The second method described in chapter 7, focuses on the driver, more specifically, on his workload as an indication for the subjective assessment. This derives from the fact that the driver adapts to changing vehicle handling behavior (see section 2.4 for explanation and references). The assumption made and validated in this research is, that the more driver adaptation is required, the more workload the driver perceives, the lower his vehicle handling assessment score will be. Because workload cannot be measured directly, indirect measures must be used. This includes both physical as mental workload measures.
3.2 Answering the ‘How’-Question: Driver Model Method
Although studying the relationship between objective-subjective data is able to provide information on what the influence of vehicle's handling behavior on driver's evaluation is, it does not give much information on how this influences the driver's evaluation. To obtain this information a driver model method is derived in chapter 8. The basic idea is not to model the driver's assessment process as a high level open-loop input-process-output system, as done in the other methods and shown in Fig. 20, but to go one step deeper and to model and simulate the driver in its closed-loop connection with the vehicle, as shown in Fig. 21. Based on the adaptive nature of a human controller (McRuer & Krendel, 1962; McRuer & Weir, 1969), human control parameters can reflect control behavior, but also different levels of workload (Jagacinski & Flach, 2003), and can be related to subjective evaluation (Abe, Kano, & Shibahata, 2009). This inspired this research for the third method. It focuses on the driver but not by
looking at measures from 'outside' the driver, like workload measures, but by modeling the driver behavior and looking at driver parameters 'inside' the driver (model), as shown in Fig. 21.
Figure 21. Driver model method: relating driver model parameters to subjective evaluation scores to get ‘how’-information about the driver’s perception.
For this method, models of the vehicle including tires are run in closed-loop with a driver model, to simulate a handling maneuver.

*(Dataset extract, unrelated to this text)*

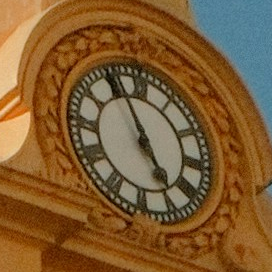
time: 4:56
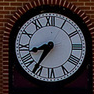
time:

If the driver is modelled with parameters that are related to certain driver's characteristics, like effort or workload, these could relate to the subjective assessment of tires. If different tires (tire models) result in different (fitted) driver parameters, these 'tire dependent driver parameters' could provide information about the amount of effort and/or workload a driver perceives. This, in turn, could give an indication of the subjective evaluation of the tire handling behavior.